Coffee first thing, better make it a double for the morning rush and that train that expects me.
Closing eyes on the journey trying to accumulate another micro minute of peace maybe the silence kept me all night, with ideas on how to change. Or I'm overworked by the drive that will buy an escape to freedom.
We closed our eyes as it's too depressing to see, too numbing to watch, but if hearing is the last sense hanging on then announce on our speaker that today is not just another, that there is something different, something hopeful to come back out of our heads from. let us feel more
I feel like screaming, maybe to cause some confusion, so an emotion creates something other than familiarity. Yet more papers turn as the melancholy deepens, unconscious or 20:20 the train doors open anyway, to close, as though destiny decided to accept waiting. Just for a few more stops anyway Tapping on phones in disconnectedness, engaging away from that moment as blinking just don't know where to be sitting facing such strangers. Nobody look at me! fingertips planning movements of where One shall have to be, when these doors of limbo re-open. Where are all those travellers!

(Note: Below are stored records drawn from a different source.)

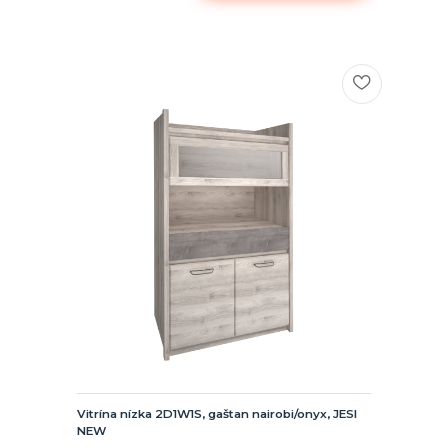
Vitrína nízka 2D1W1S, gaštan nairobi/onyx, JESI
NEW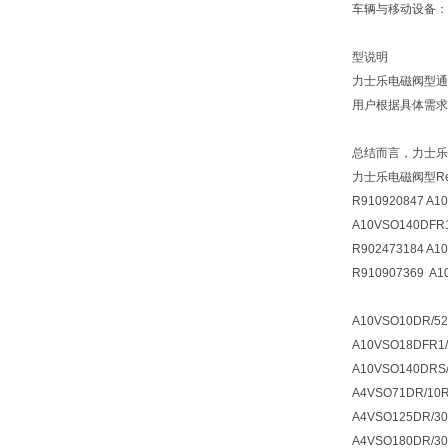
车辆与移动设备：
型说明
力士乐电磁阀型通
用户根据具体需求
总结而言，力士乐
力士乐电磁阀型Re
R910920847 A1
A10VSO140DFR1
R902473184 A1
R910907369 A1
A10VSO10DR/52
A10VSO18DFR1/
A10VSO140DRS
A4VSO71DR/10
A4VSO125DR/3
A4VSO180DR/3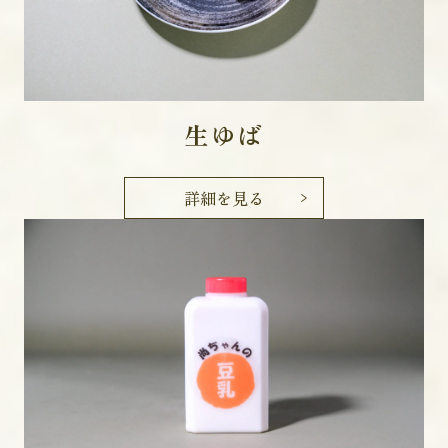
生ゆば
詳細を見る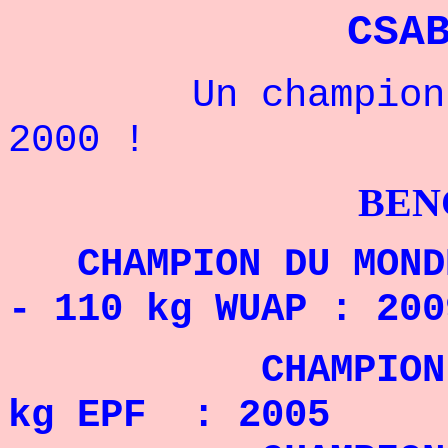
CSA
Un champion hon
2000 !
BENCHPRES
CHAMPION DU MONDE
- 110 kg WUAP : 200
CHAMPION D'EU
kg EPF : 2005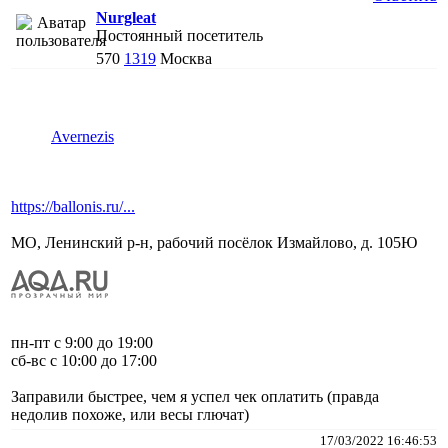
Nurgleat
Постоянный посетитель
570
1319
Москва
Avernezis
https://ballonis.ru/...
МО, Ленинский р-н, рабочий посёлок Измайлово, д. 105Ю
пн-пт с 9:00 до 19:00
сб-вс c 10:00 до 17:00
Заправили быстрее, чем я успел чек оплатить (правда
недолив похоже, или весы глючат)
17/03/2022 16:46:53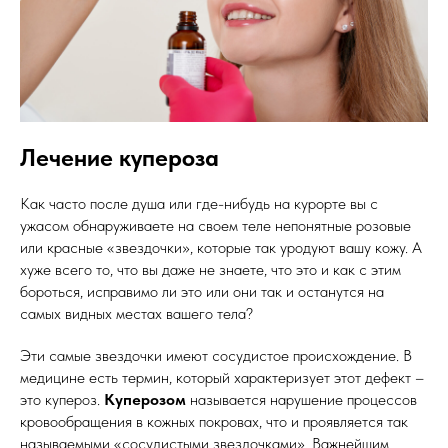
Лечение купероза
Как часто после душа или где-нибудь на курорте вы с
ужасом обнаруживаете на своем теле непонятные розовые
или красные «звездочки», которые так уродуют вашу кожу. А
хуже всего то, что вы даже не знаете, что это и как с этим
бороться, исправимо ли это или они так и останутся на
самых видных местах вашего тела?
Эти самые звездочки имеют сосудистое происхождение. В
медицине есть термин, который характеризует этот дефект –
это купероз.
Куперозом
называется нарушение процессов
кровообращения в кожных покровах, что и проявляется так
называемыми «сосудистыми звездочками». Важнейшим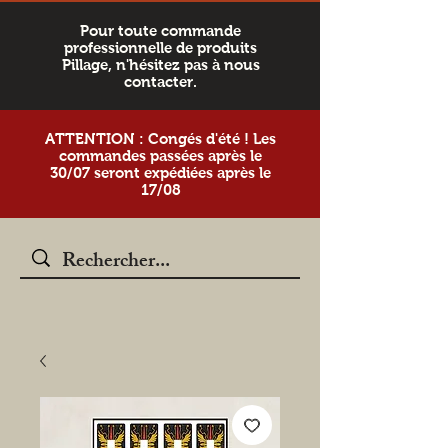
Pour toute commande
professionnelle de produits
Pillage, n'hésitez pas à nous
contacter.
ATTENTION : Congés d'été ! Les
commandes passées après le
30/07 seront expédiées après le
17/08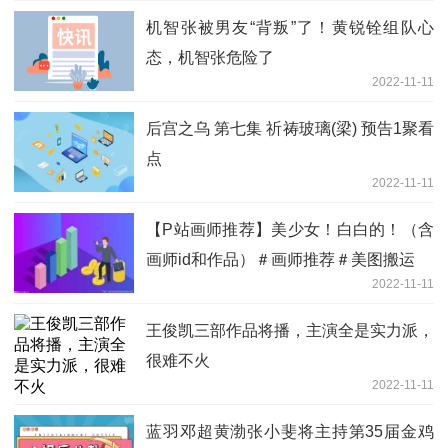
机智张被男友“背叛”了！黄锐铨组队心
态，机智张危险了
2022-11-11
后宫之乌 第七集 祈祷玻璃(梁) 预告1聚看
点
2022-11-11
【P站画师推荐】美少女！白白的！（含
画师id和作品）＃画师推荐＃美图搬运
2022-11-11
王俊凯三部作品将播，主演全是实力派，
很难不火
2022-11-11
蓝羽邓超黄渤张小斐将主持第35届金鸡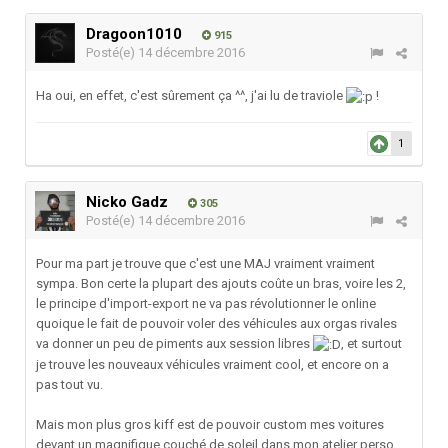
Dragoon1010
915
Posté(e)
14 décembre 2016
Ha oui, en effet, c'est sûrement ça ^^, j'ai lu de traviole
!
1
Nicko Gadz
305
Posté(e)
14 décembre 2016
Pour ma part je trouve que c'est une MAJ vraiment vraiment
sympa. Bon certe la plupart des ajouts coûte un bras, voire les 2,
le principe d'import-export ne va pas révolutionner le online
quoique le fait de pouvoir voler des véhicules aux orgas rivales
va donner un peu de piments aux session libres
, et surtout
je trouve les nouveaux véhicules vraiment cool, et encore on a
pas tout vu.
Mais mon plus gros kiff est de pouvoir custom mes voitures
devant un magnifique couché de soleil dans mon atelier perso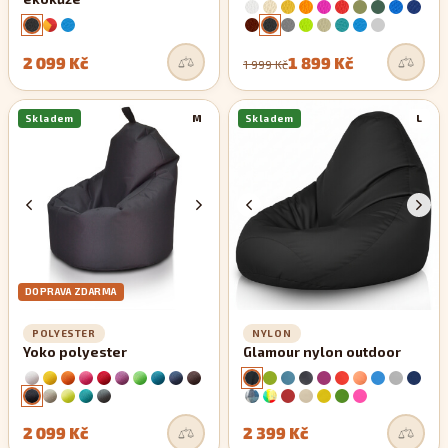
2 099 Kč
1 899 Kč
1 999 Kč
Skladem
M
Skladem
L
DOPRAVA ZDARMA
POLYESTER
NYLON
Yoko polyester
Glamour nylon outdoor
2 099 Kč
2 399 Kč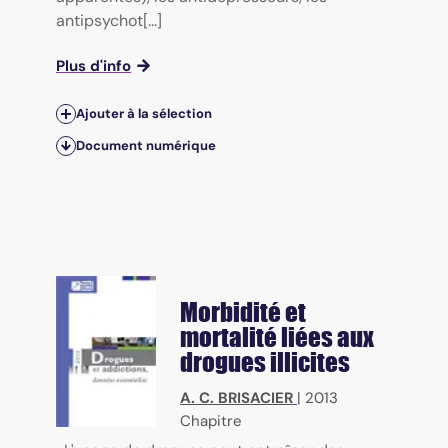
antipsychot[...]
Plus d'info
Ajouter à la sélection
Document numérique
Morbidité et
mortalité liées aux
drogues illicites
A. C. BRISACIER
|
2013
Chapitre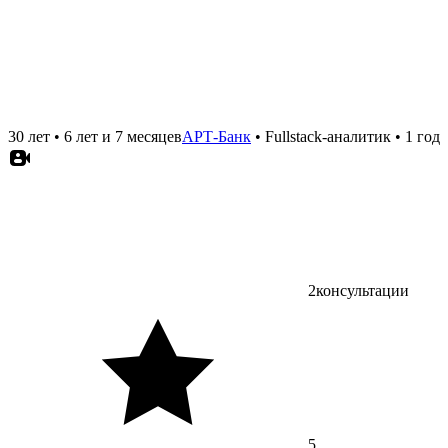
30 лет
•
6 лет и 7 месяцев
АРТ-Банк
•
Fullstack-аналитик
•
1 год
2
консультации
5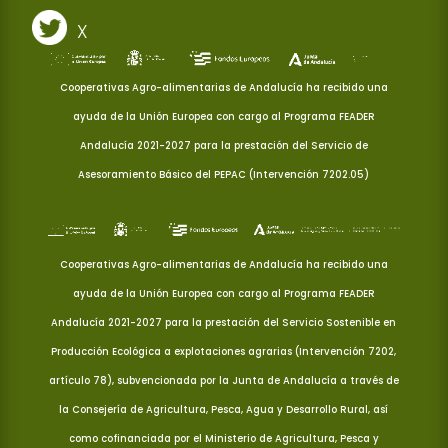
X
Cooperativas Agro-alimentarias de Andalucía ha recibido una
ayuda de la Unión Europea con cargo al Programa FEADER
Andalucía 2021-2027 para la prestación del Servicio de
Asesoramiento Básico del PEPAC (Intervención 7202.05)
Cooperativas Agro-alimentarias de Andalucía ha recibido una
ayuda de la Unión Europea con cargo al Programa FEADER
Andalucía 2021-2027 para la prestación del Servicio Sostenible en
Producción Ecológica a explotaciones agrarias (Intervención 7202,
artículo 78), subvencionada por la Junta de Andalucía a través de
la Consejería de Agricultura, Pesca, Agua y Desarrollo Rural, así
como cofinanciada por el Ministerio de Agricultura, Pesca y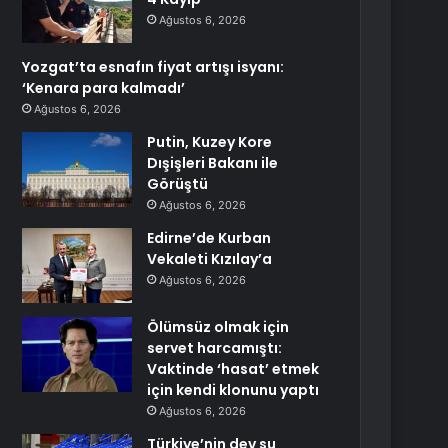
Ağustos 6, 2026
Yozgat’ta esnafın fiyat artışı isyanı:
‘Kenara para kalmadı’
Ağustos 6, 2026
Putin, Kuzey Kore
Dışişleri Bakanı ile
Görüştü
Ağustos 6, 2026
Edirne’de Kurban
Vekaleti Kızılay’a
Ağustos 6, 2026
Ölümsüz olmak için
servet harcamıştı:
Vaktinde ‘hasat’ etmek
için kendi klonunu yaptı
Ağustos 6, 2026
Türkiye’nin dev su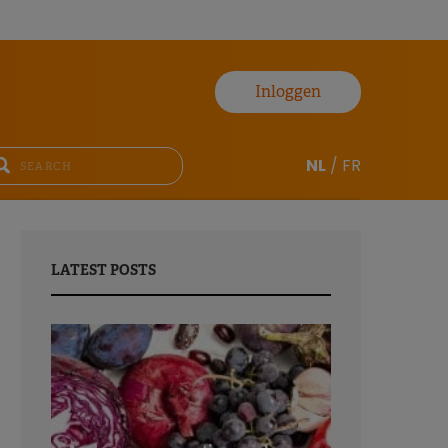
Inloggen
NL
/
FR
LATEST POSTS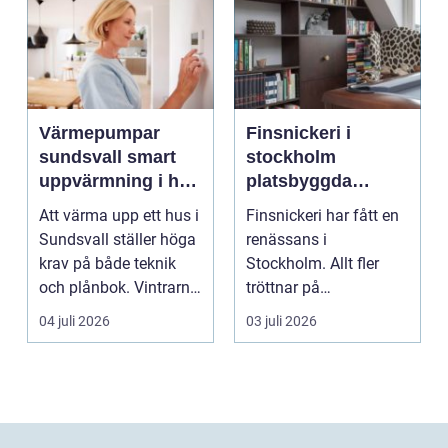
Värmepumpar
Finsnickeri i
sundsvall smart
stockholm
uppvärmning i hårt
platsbyggda
klimat
lösningar som
Att värma upp ett hus i
Finsnickeri har fått en
förändrar hemmet
Sundsvall ställer höga
renässans i
krav på både teknik
Stockholm. Allt fler
och plånbok. Vintrarna
tröttnar på
är långa, ...
standardlösningar och
04 juli 2026
03 juli 2026
vill i st...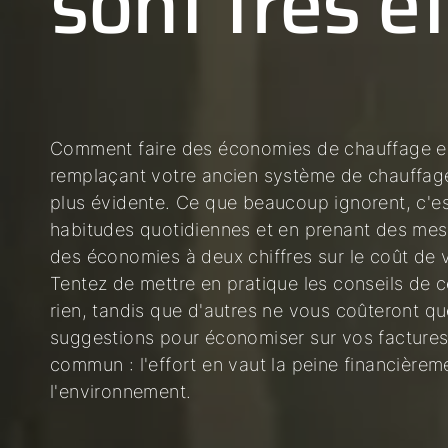
sont très e
Comment faire des économies de chauffage eff
remplaçant votre ancien système de chauffage
plus évidente. Ce que beaucoup ignorent, c'e
habitudes quotidiennes et en prenant des mes
des économies à deux chiffres sur le coût de v
Tentez de mettre en pratique les conseils de c
rien, tandis que d'autres ne vous coûteront q
suggestions pour économiser sur vos facture
commun : l'effort en vaut la peine financièrem
l'environnement.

I walk behind, a que of single file and with every step I long to run through and against this one way system, possibly naked to provoke a smile if I'm lucky But the moment isn't opportune I guess I will do it one day On a day I will swear that I will never feel enslaved by the weight of obligation gripping my sole. Marching up stairs with images of arrows, follow this direction is the wrong kind of sign Steps continue upward as though a continuous metaphor. And soon I'll take my chances.